Tant que régna l’empereur Constantin (+ 337), le royaume arménien fut,
semble-t-il, épargné par l’arianisme. Mais lorsque Constance II (337-361)
s’assura une autorité exclusive sur la partie orientale de l’empire romain,
s’efforçant de lui imposer une confession de foi arienne, la dynastie
arsacide arménienne, cherchant à
suivre au plus près la ligne politique et religieuse des empereurs byzantins,
fut encline à partager, fut-ce en apparence, leur arianisme. Il s'ensuivit un
violent antagonisme entre les souverains arméniens et l'orthodoxie nicéenne
inflexible des patriarches de l'Eglise d'Arménie. Le patriarche Yusik,
petit-fils de saint Grégoire l’Illuminateur, fut mis à mort en 348, sur
ordre du roi. Saint Nersēs le Grand, qui comptait parmi les cosignataires
de la Lettre aux Italiens et aux Gaules et qui entretenait
probablement des relations suivies avec saint Basile de Césarée, fut exilé en
359 avec les autres évêques orthodoxes, après le concile arianisant de Séleucie.
L’éphémère retour de l’empire romain à l’orthodoxie nicéenne, sous le règne de
Jovien (363-364), ne suffit pas à améliorer les relations entre la cour arménienne
et le patriarcat. Les tensions s’accrurent au contraire lorsque l’empereur Valens (364-378) tenta d’imposer
l’arianisme dans la partie orientale de l’empire romain : de retour d’exil
par ordre du roi, saint
Nersēs le Grand sera empoisonné au cours d’un repas (373). La dynastie
arsacide arménienne ne renonça définitivement à l’arianisme qu’après la
restauration de l’orthodoxie nicéenne dans l’empire romain, sous Théodose
Ier. La mémoire de saint Athanase d’Alexandrie, qui fut pendant quarante ans à la tête de la
résistance nicéenne et antiarienne, prit alors une place considérable dans
l’Eglise arménienne, qui lui attribua par déférence l’une de ses
liturgies (qui sera la seule célébrée à partir du Xe siècle) et son Symbole
de la foi, qui sera substitué à la fin du IVe siècle au Symbole de Nicée
dont il accentue, contre l’hérésie d’Appolinaire condamnée au concile de
Constantinople (381), l’affirmation de la pleine humanité du Christ.

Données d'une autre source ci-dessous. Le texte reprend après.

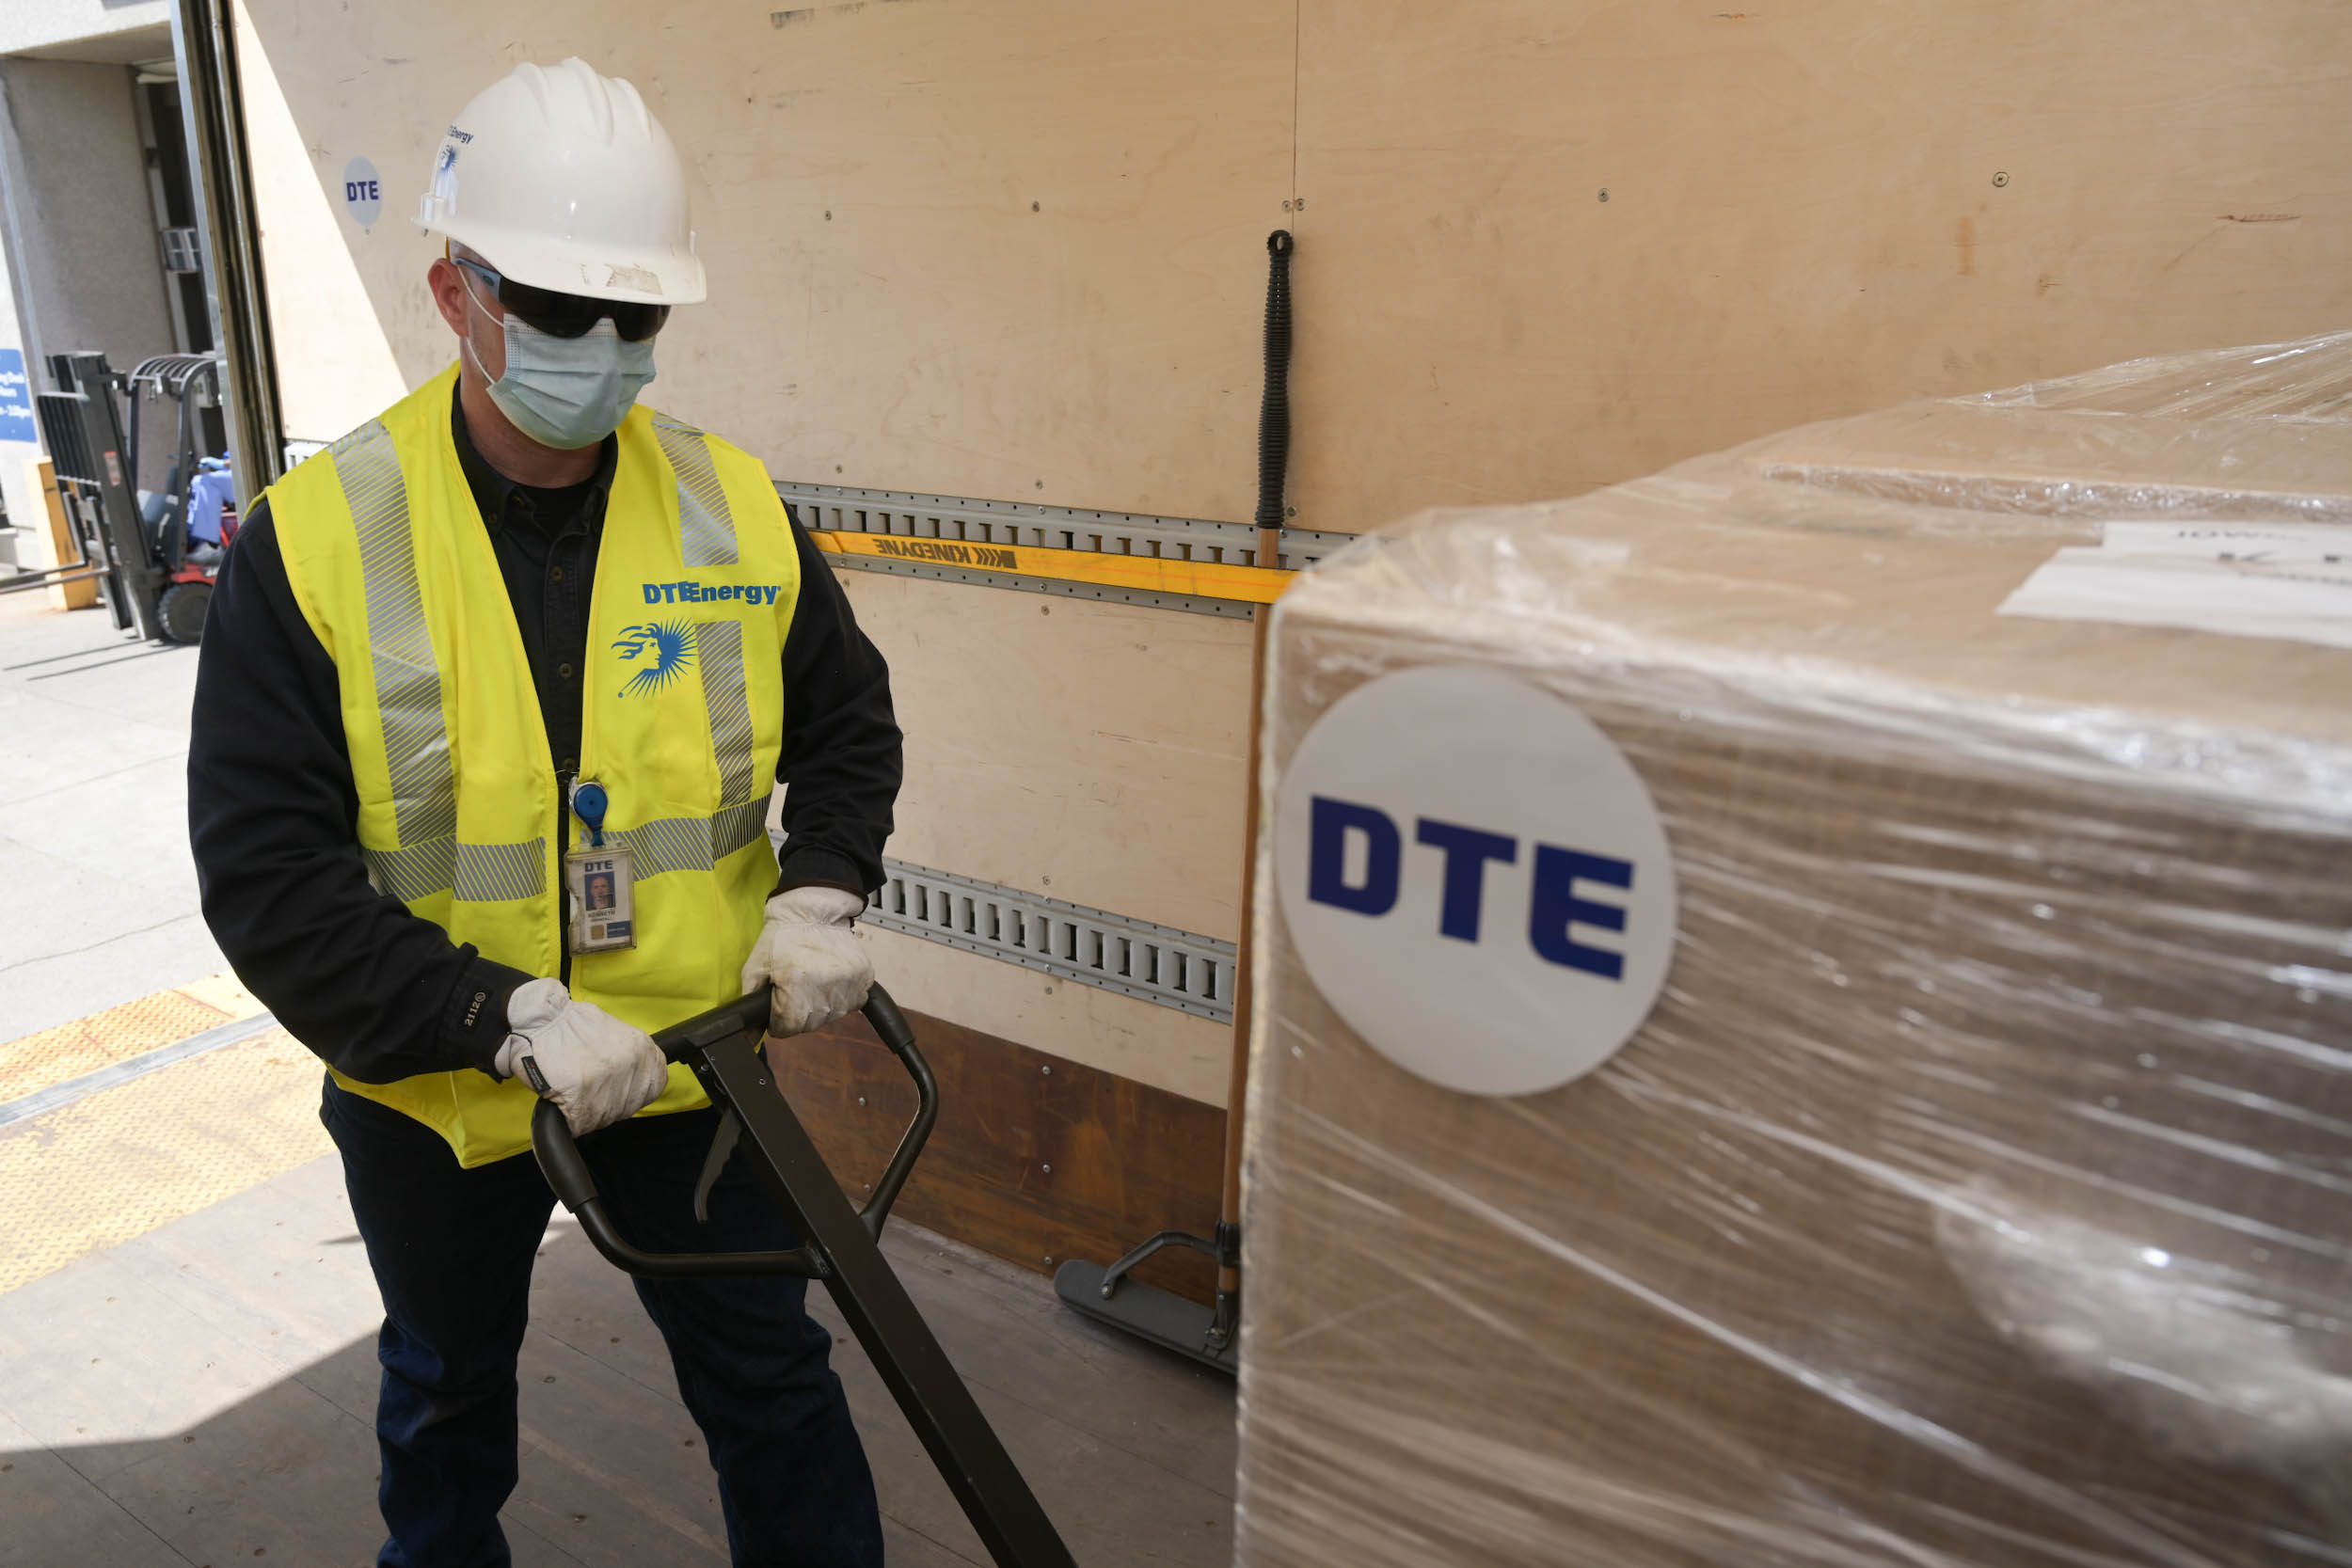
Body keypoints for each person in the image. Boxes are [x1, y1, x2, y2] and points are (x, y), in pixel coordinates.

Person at [187, 57, 900, 1568]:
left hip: (691, 1058)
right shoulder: (314, 545)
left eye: (633, 318)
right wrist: (496, 1013)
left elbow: (848, 724)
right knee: (446, 1397)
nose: (603, 350)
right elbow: (269, 883)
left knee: (775, 1384)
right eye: (562, 311)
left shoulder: (733, 505)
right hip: (441, 1090)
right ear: (457, 294)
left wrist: (824, 885)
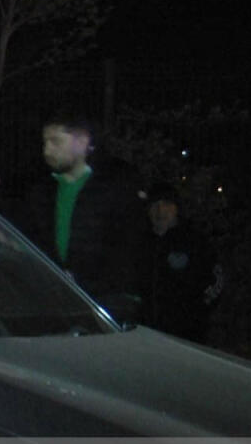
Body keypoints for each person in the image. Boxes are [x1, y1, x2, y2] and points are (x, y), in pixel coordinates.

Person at [24, 113, 144, 322]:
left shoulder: (115, 188)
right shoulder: (42, 192)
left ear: (82, 142)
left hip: (106, 305)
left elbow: (129, 248)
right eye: (45, 142)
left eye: (56, 141)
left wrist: (85, 281)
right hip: (57, 302)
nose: (47, 150)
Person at [140, 182, 223, 342]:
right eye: (155, 205)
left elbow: (216, 281)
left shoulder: (195, 242)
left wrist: (196, 312)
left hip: (186, 336)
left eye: (166, 204)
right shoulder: (141, 244)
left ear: (176, 208)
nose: (160, 211)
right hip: (147, 335)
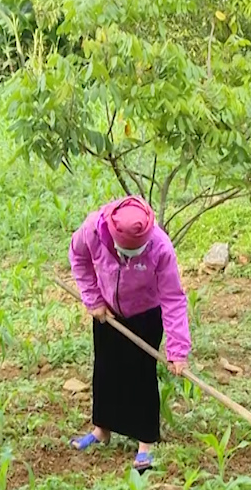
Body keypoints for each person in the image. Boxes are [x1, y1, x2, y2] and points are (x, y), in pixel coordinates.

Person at [67, 195, 191, 473]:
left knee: (141, 374)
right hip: (107, 311)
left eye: (134, 253)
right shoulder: (93, 230)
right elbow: (78, 256)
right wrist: (93, 300)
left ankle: (146, 442)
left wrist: (178, 350)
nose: (127, 258)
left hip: (146, 312)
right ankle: (102, 429)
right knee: (106, 370)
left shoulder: (160, 247)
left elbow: (173, 298)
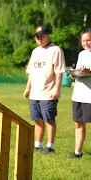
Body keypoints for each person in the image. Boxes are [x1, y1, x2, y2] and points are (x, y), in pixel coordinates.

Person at [23, 25, 66, 155]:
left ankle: (50, 146)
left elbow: (59, 72)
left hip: (48, 92)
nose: (39, 38)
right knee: (37, 119)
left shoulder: (56, 50)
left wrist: (57, 89)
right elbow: (31, 72)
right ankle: (38, 144)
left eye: (42, 36)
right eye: (37, 36)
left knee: (49, 120)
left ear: (47, 35)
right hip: (35, 93)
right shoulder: (35, 51)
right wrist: (27, 88)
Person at [68, 28, 91, 158]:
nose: (86, 43)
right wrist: (74, 74)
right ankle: (77, 152)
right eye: (83, 40)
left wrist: (88, 72)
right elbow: (79, 71)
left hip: (90, 96)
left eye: (88, 40)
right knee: (78, 123)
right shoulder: (81, 54)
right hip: (78, 94)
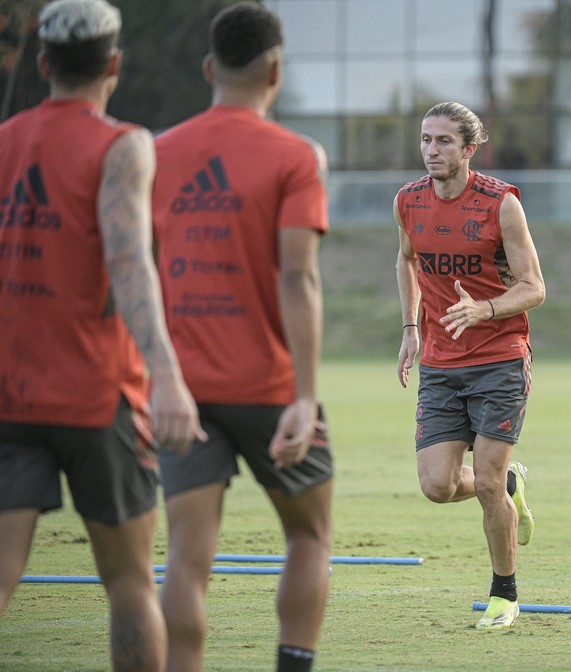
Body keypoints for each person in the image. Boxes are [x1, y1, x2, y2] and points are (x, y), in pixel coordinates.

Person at [0, 1, 205, 670]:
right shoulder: (123, 144)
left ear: (42, 64)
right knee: (126, 584)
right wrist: (169, 376)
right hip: (97, 395)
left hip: (9, 394)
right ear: (114, 64)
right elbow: (127, 261)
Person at [150, 3, 332, 671]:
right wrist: (306, 397)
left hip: (183, 392)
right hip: (272, 386)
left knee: (187, 560)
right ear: (276, 71)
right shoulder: (295, 155)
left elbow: (134, 274)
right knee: (310, 536)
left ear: (208, 68)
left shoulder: (156, 153)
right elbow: (299, 280)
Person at [394, 101, 546, 630]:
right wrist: (411, 328)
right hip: (439, 361)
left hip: (500, 358)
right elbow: (407, 258)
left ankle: (505, 594)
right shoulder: (408, 202)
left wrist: (484, 308)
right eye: (425, 140)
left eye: (443, 142)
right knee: (437, 485)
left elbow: (534, 287)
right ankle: (508, 485)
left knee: (483, 478)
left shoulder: (501, 204)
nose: (431, 150)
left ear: (469, 148)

Le nom
de saint Basile de Césarée, autre grande figure de la résistance nicéenne,
sera donné à l’une des liturgies arméniennes et ses Règles
monastiques seront traduites pour l’ensemble du cénobitisme arménien.
De l’aveu même des historiens, les conditions de la réception des canons nicéens
sous le pontificat d’Aristakēs
restent à étudier. De retour de Constantinople où ils avaient été envoyés
vers 432 pour en rapporter les canons du concile d’Ephèse, Koriwn et Łewondēs,
deux disciples de saint Mesrob Maštoc‘, rapporteront également ceux du
concile de Nicée, ce qui pourrait signifier que l’Eglise d’Arménie
souhaitait alors obtenir une version plus récente, peut-être pour lever
certaines incertitudes dans leur immense travail de traduction en langue arménienne.